Após reclamação de uma moradora da Avenida São Paulo II, bairro São Geraldo, em Juazeiro, sobre transtornos causados por um ponto comercial instalado irregularmente em um terreno público ao lado de sua residência, uma equipe da Secretaria de Ordem Pública e Habitação foi até o local averiguar a denúncia.
Constatada a irregularidade, o ponto foi interditado e será removido no início da próxima semana, segundo informou o órgão ao PNB que veiculou a denúncia da moradora na última quinta-feira (19).
Reclamação
De acordo com a moradora, um trailer instalado no terreno, que, segundo ela, pertence à prefeitura, vinha causando transtornos a vizinhança.
“Tem uma barraca aqui do lado da minha casa. Já fizeram de tudo ali. Já foi um bar, que causou perturbação do nosso sossego devido a brigas e movimentação durante a noite. A gente não conseguia dormir. Era confusão, barulho, muita gente”, relatou.
Ela afirmou ainda que o local chegou a abrigar uma colmeia de abelhas, o que teria provocado acidentes com moradores da região.
“Além de ter sido um bar, também já foi abrigo de colmeia de abelhas. Muita gente foi ferroada por causa disso”, contou.
Ainda segundo a moradora, houve uma tentativa de construção irregular no terreno, que foi interrompida após ação da fiscalização municipal.
“A fiscalização veio, derrubou e disse que ele não tinha direito, porque não tinha documentação e o terreno é da prefeitura”, afirmou.

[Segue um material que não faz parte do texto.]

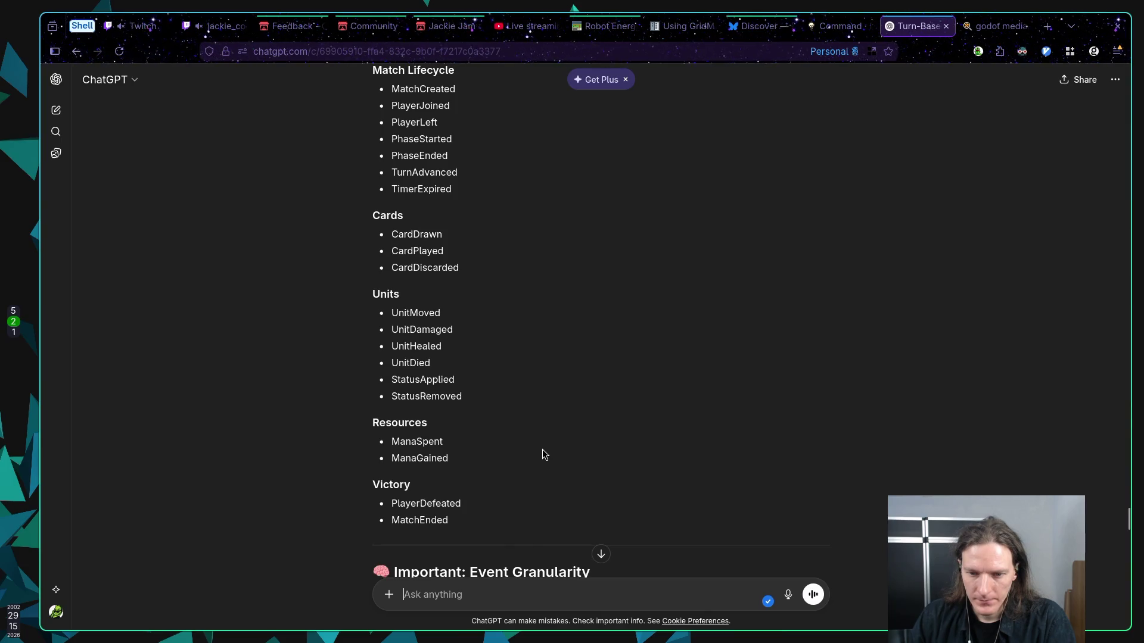
scroll(542, 452, down, 3)
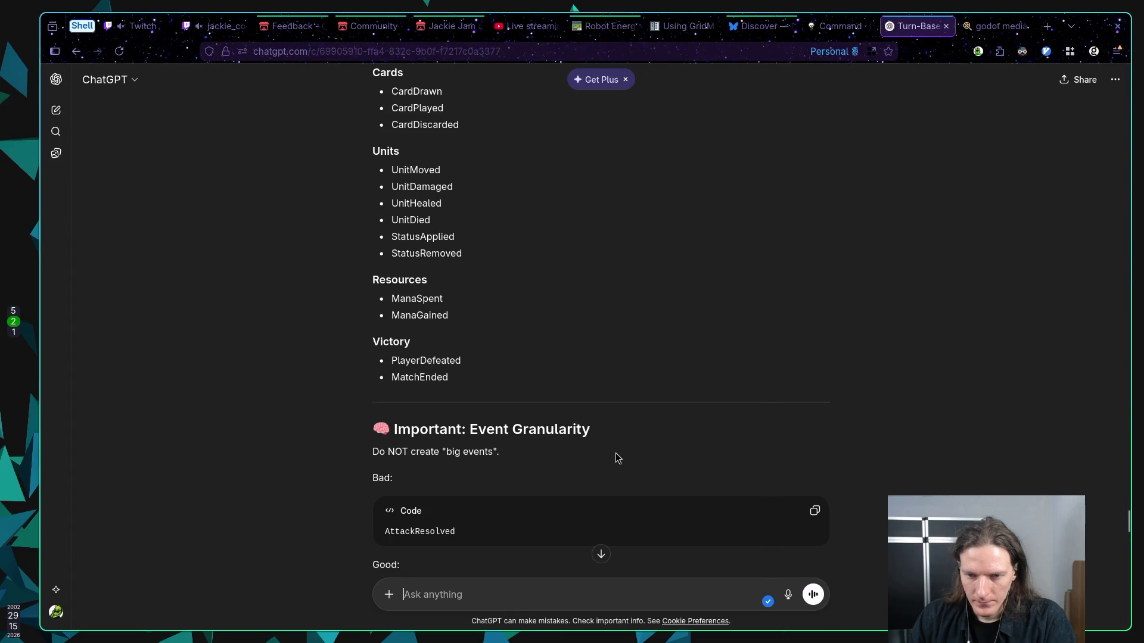
scroll(616, 453, down, 2)
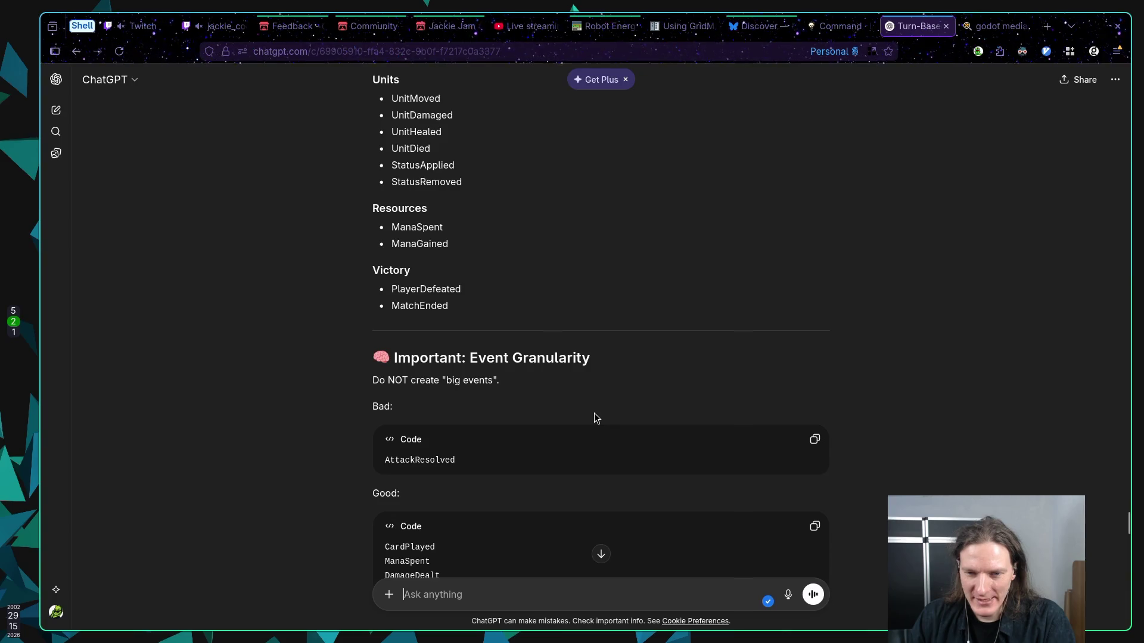
scroll(593, 411, down, 3)
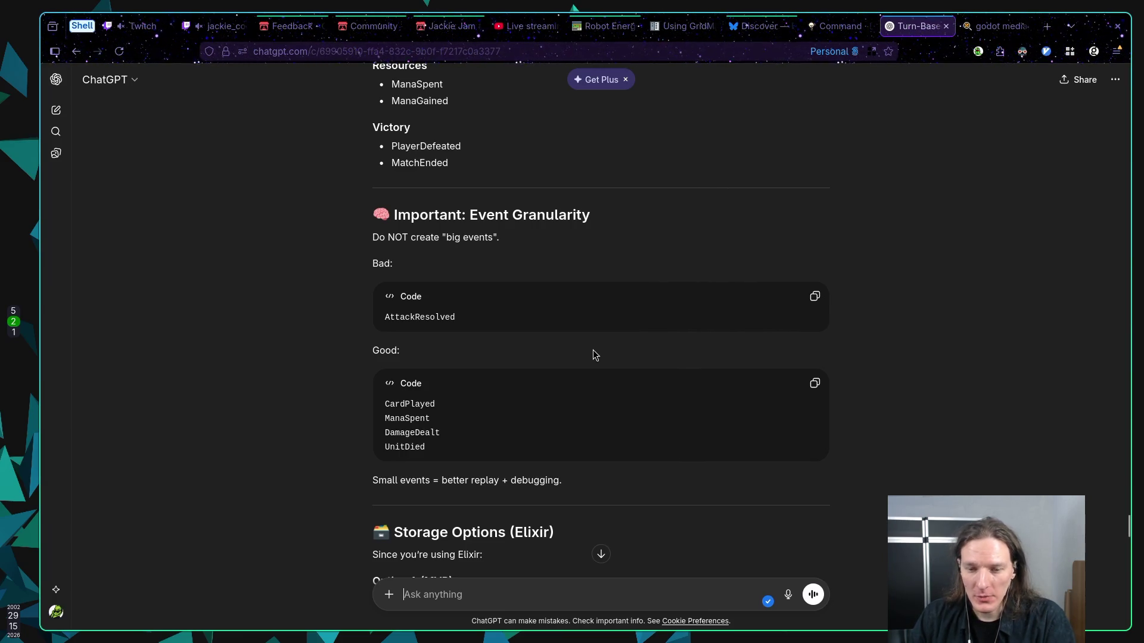
Scroll down to 'Snapshots (VERY IMPORTANT)', with its MatchSnapshot every N events and reconnect steps
scroll(593, 354, down, 5)
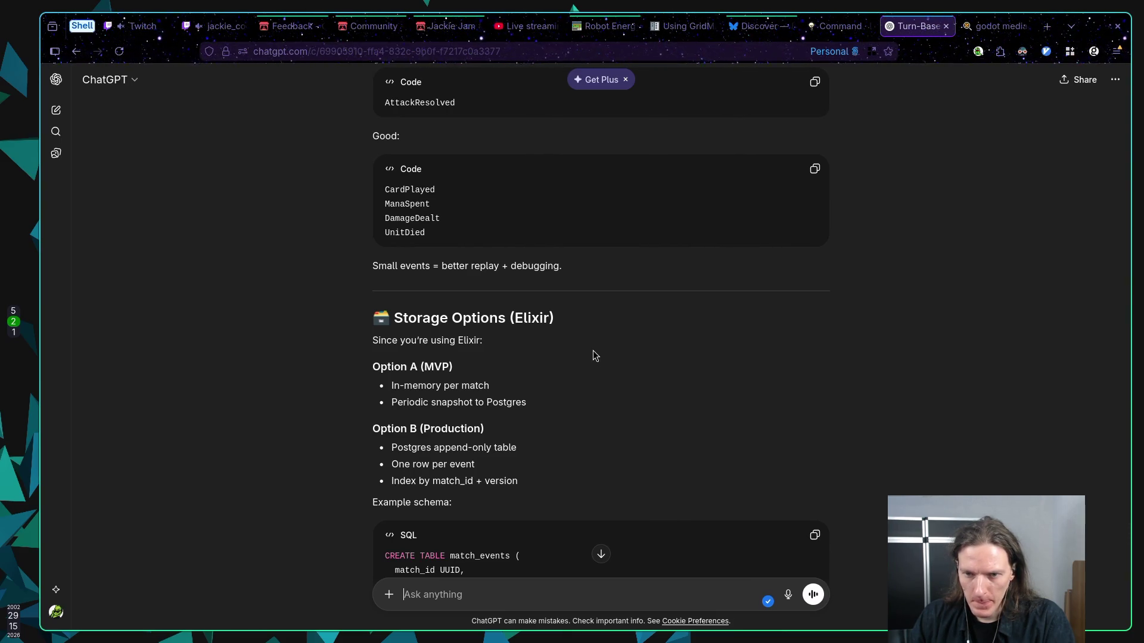
scroll(594, 355, down, 1)
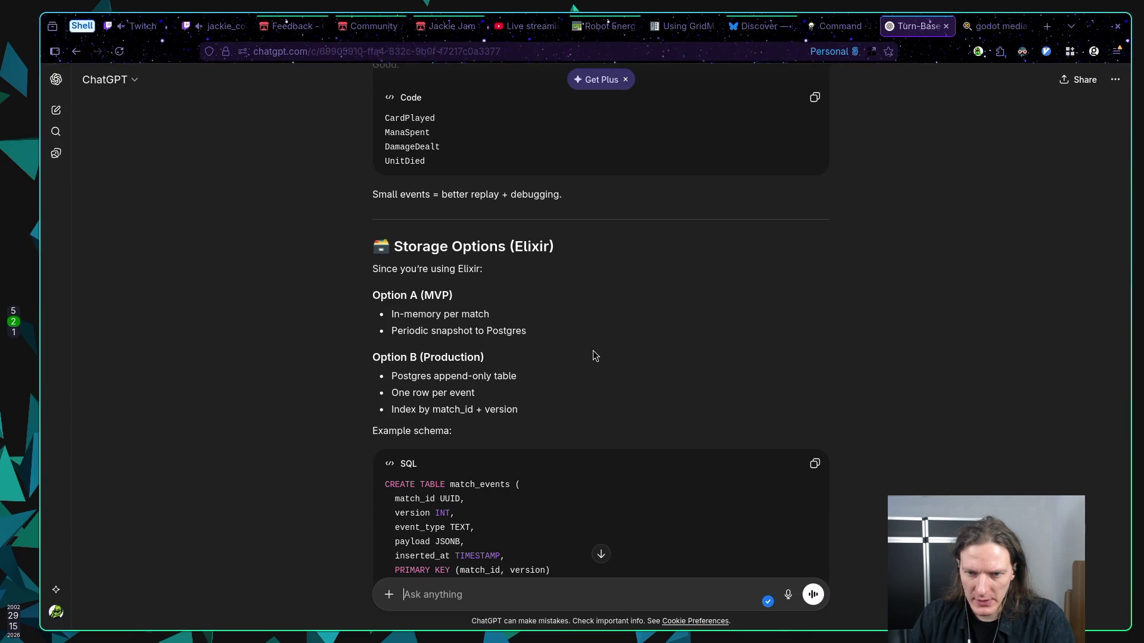
scroll(593, 355, down, 1)
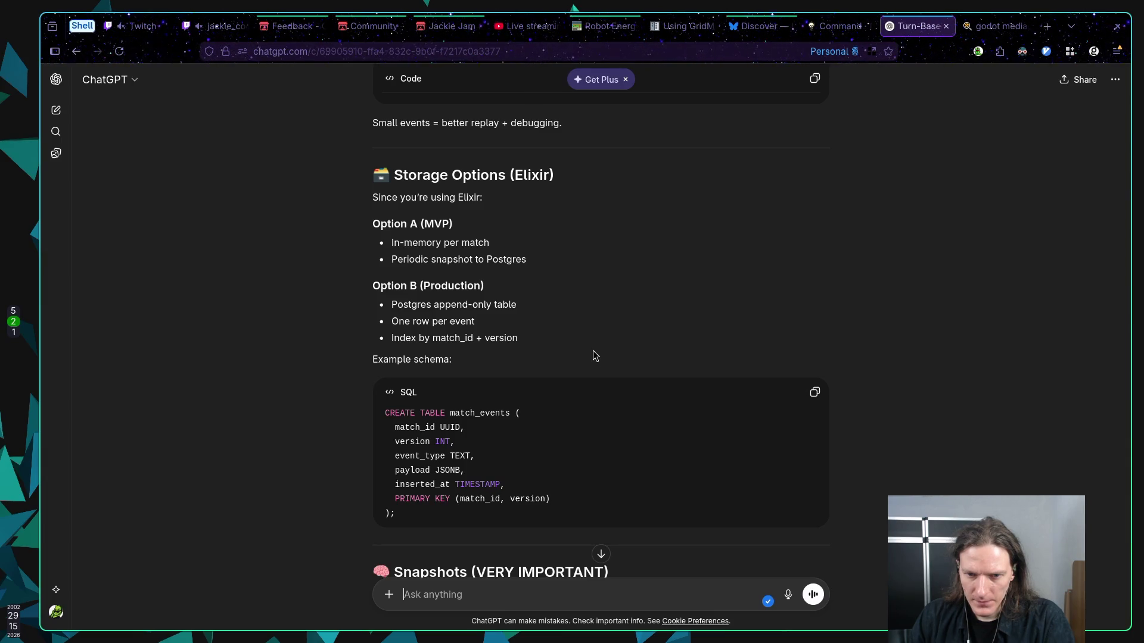
scroll(593, 352, down, 1)
scroll(592, 351, down, 5)
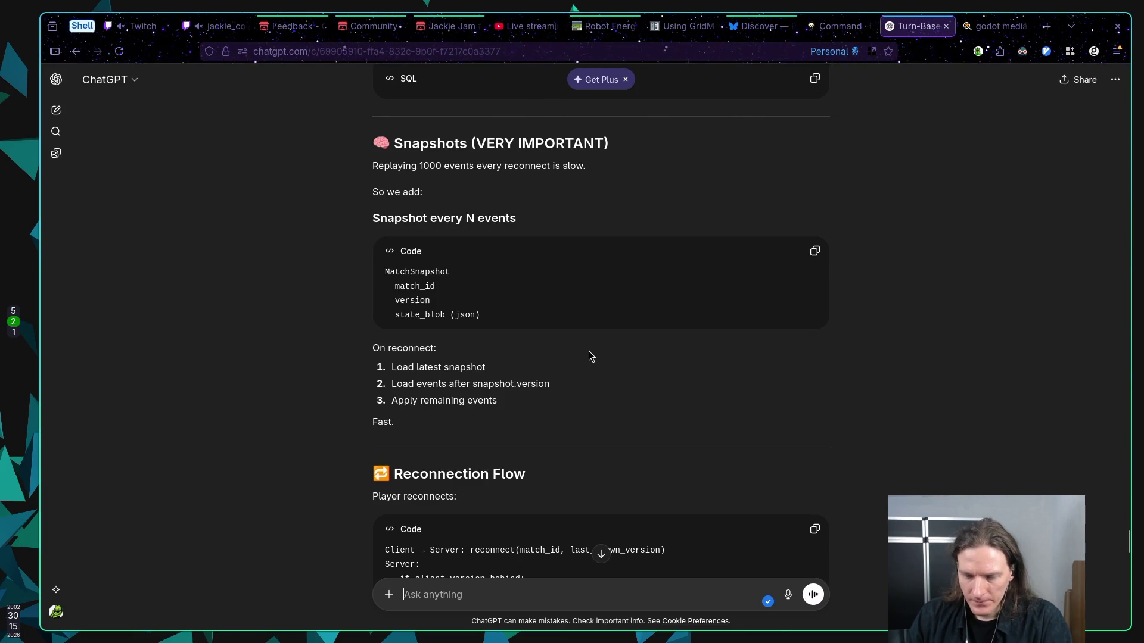
Scroll past Reconnection Flow, Client Sync Strategy and Deterministic Safety to the Initiative Resolution Example
scroll(588, 357, down, 2)
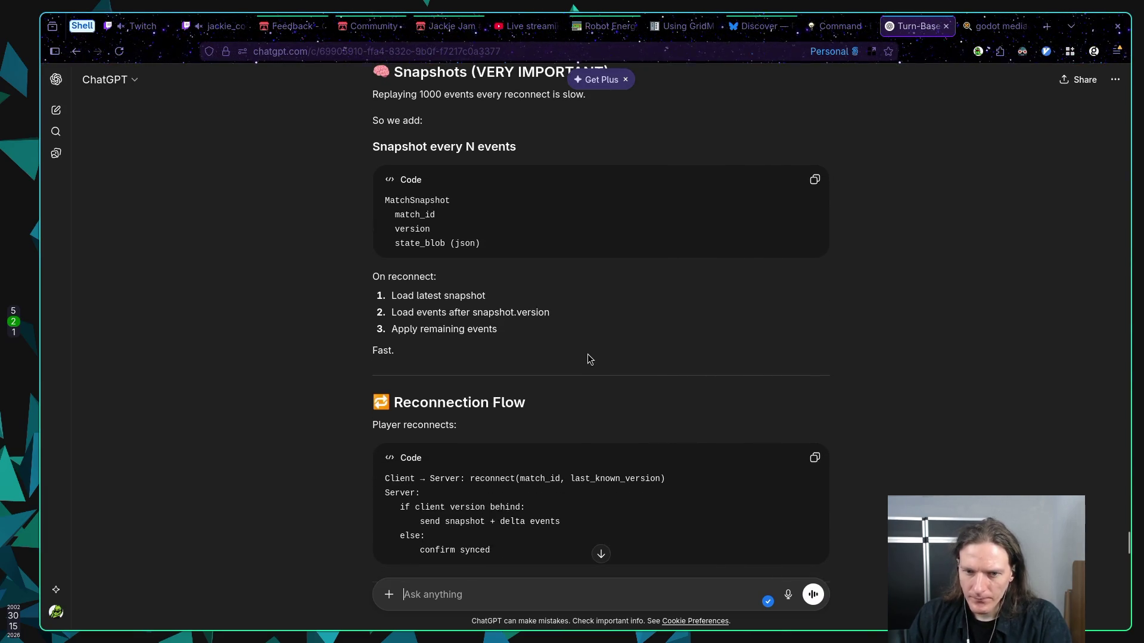
scroll(586, 354, down, 3)
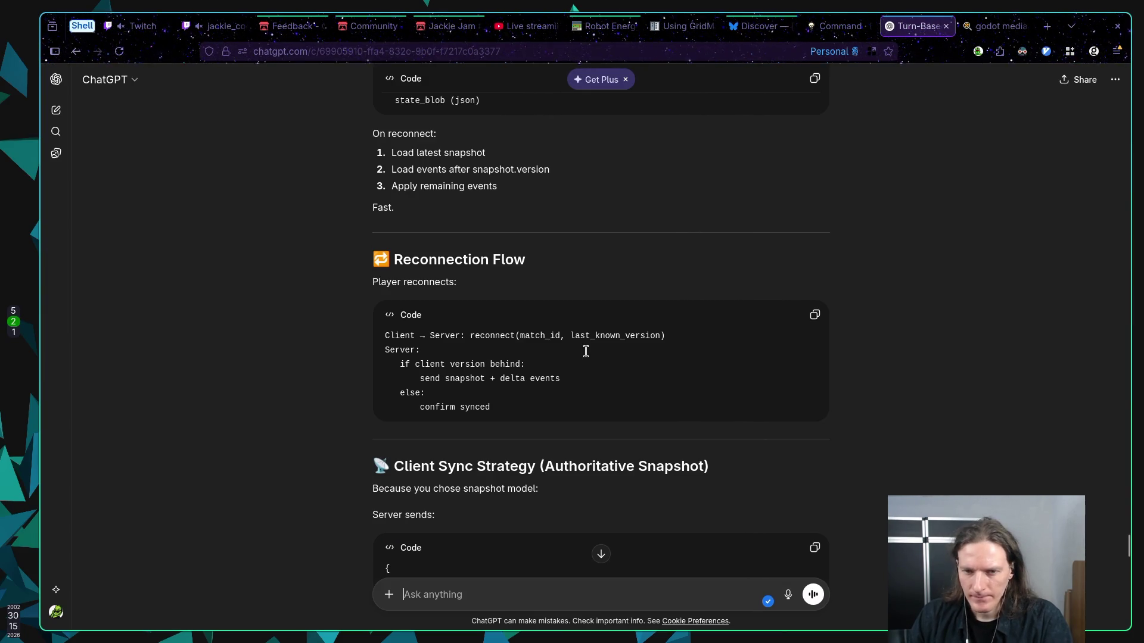
scroll(586, 352, down, 2)
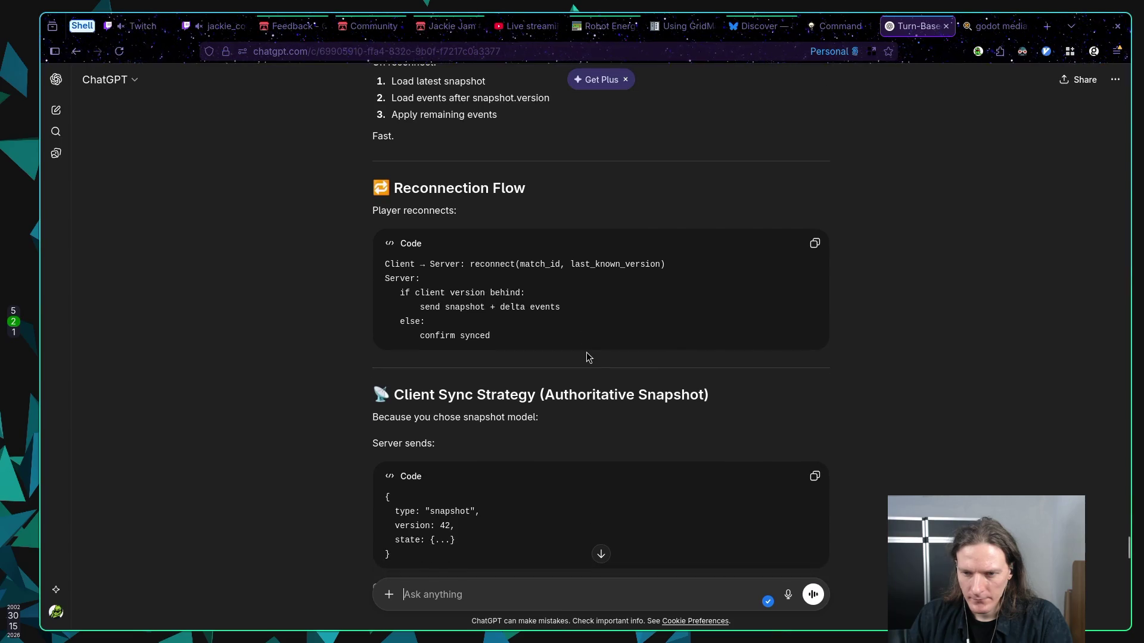
scroll(586, 354, down, 3)
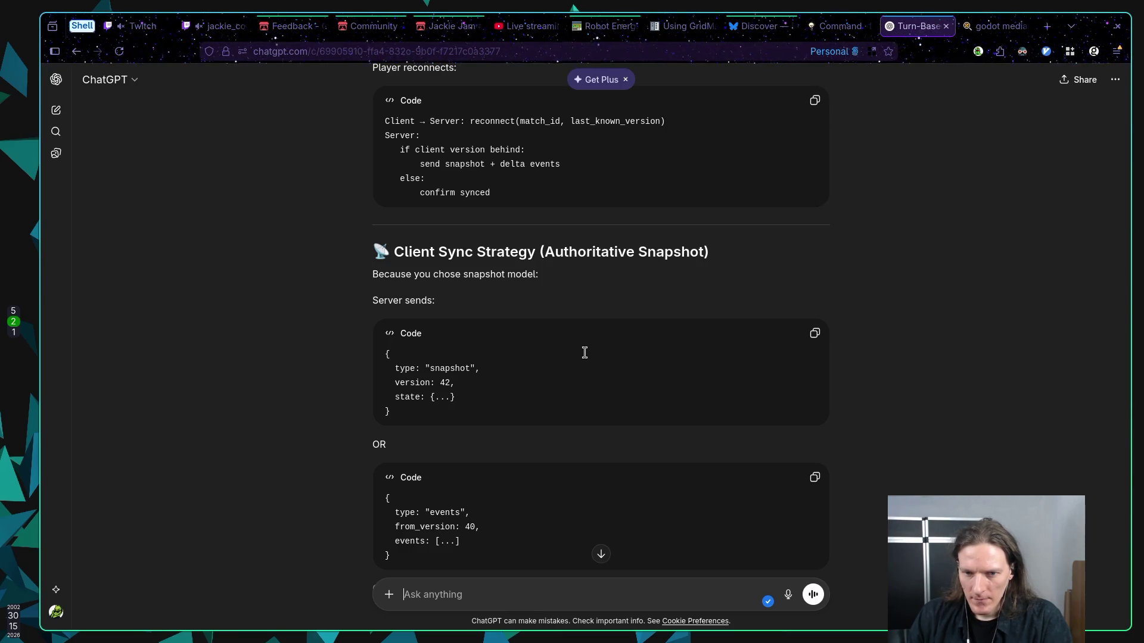
scroll(584, 353, down, 3)
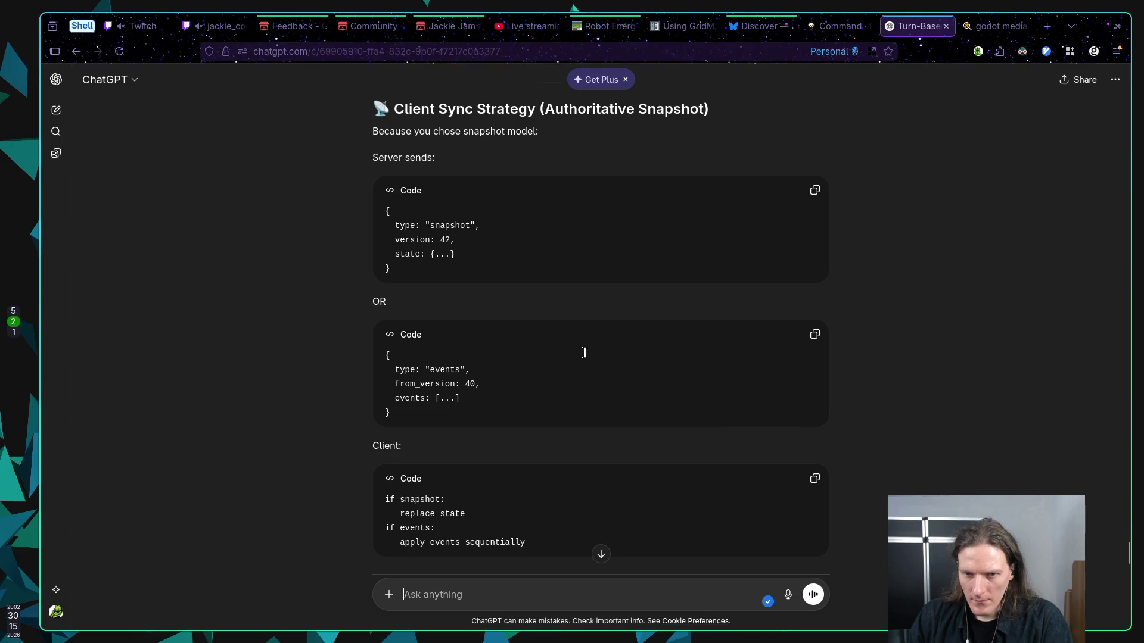
scroll(585, 353, down, 6)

Segundo ela, no entanto, o homem que se apresenta como dono do espaço voltou a realizar intervenções no local, instalando estruturas de ferro próximas à sua casa, o que aumenta o risco de invasões.
“Ele fez uma puxada de ferros quase encostada na minha casa. Isso facilita até para ladrão subir. Eu tenho medo, sou de idade e moro sozinha. Fui falar com ele e ainda recebi desaforo. Ele diz que o terreno é dele, mas não mostra documento nenhum”, disse.
A moradora pede providências urgentes por parte do poder público.
“A gente quer que tomem uma atitude, que tirem essa estrutura. Não está certo. É um terreno da prefeitura e está sendo usado de forma irregular”, cobrou.